The bar for a 50-bp cut is much higher because:

  1. Inflation continues to remain sticky

  2. Financial conditions have already eased on the Fed’s dovishness. Too dovish and the markets will start to question the Fed’s independence. We’re already on that path.

  3. The impact of the labor market revisions has already played out to a large extent in the GDP growth numbers. Yes, there’s always a lag, but so far, GDP growth, while slowing, still remains relatively resilient.

  4. The Fed did a jumbo cut last year, and that proved to be somewhat of a mistake.

Now, all of this is conjecture, and none of us knows for sure what is coming. The Fed has surprised us in the past and can very well do so again.

But aside from a jumbo cut, what else could be in the works? We also want to address what the impact could be for markets from here on out, and possible trades to look at.

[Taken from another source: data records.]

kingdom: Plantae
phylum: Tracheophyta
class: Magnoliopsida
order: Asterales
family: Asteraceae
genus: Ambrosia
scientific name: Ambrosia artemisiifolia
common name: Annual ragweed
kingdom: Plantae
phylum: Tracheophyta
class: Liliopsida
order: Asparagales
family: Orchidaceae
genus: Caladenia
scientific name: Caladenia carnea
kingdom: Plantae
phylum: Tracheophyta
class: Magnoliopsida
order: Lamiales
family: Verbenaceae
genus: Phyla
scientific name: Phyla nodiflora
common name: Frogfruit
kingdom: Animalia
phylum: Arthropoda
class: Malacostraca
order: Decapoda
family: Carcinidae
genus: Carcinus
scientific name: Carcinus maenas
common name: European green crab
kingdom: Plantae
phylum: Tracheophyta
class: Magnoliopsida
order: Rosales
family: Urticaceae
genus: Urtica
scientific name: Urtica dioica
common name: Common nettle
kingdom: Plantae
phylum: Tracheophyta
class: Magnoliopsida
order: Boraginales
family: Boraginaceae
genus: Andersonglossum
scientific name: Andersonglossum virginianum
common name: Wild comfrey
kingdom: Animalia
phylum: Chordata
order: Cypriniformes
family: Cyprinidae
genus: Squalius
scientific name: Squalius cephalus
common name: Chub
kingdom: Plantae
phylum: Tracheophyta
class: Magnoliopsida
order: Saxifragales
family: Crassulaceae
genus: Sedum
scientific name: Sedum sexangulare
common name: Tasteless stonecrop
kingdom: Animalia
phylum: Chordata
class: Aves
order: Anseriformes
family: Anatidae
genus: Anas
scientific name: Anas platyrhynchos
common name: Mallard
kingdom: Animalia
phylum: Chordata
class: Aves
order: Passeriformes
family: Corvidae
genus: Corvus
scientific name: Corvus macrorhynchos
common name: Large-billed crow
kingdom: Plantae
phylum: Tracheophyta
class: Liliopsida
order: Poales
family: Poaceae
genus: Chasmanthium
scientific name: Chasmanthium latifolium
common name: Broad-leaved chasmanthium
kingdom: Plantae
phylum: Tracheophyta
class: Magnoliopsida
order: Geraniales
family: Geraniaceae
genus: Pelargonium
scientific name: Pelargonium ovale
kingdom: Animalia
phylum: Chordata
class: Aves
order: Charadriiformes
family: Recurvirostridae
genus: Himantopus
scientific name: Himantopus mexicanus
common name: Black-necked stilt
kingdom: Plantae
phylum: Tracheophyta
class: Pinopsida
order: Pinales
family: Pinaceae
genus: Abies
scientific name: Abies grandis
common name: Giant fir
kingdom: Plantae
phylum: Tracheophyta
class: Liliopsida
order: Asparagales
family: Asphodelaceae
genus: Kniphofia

September 2025 FOMC Expectations

We expect the presser to be in line with Powell’s Jackson Hole comments - highlighting the weakness in the labor market and talking about upside risks to inflation.

Tomorrow’s rate decision also comes with the Summary of Economic Projections.

Last time, we saw a significant reduction in GDP growth for 2025, with an increase in inflation projections.

This time, we expect some adjustment to the Unemployment number, but we don’t expect any changes in the Fed Funds rate projections. The current projection stands at 3.9% for 2025, equating to two rate cuts, and we don’t expect more than that for the year.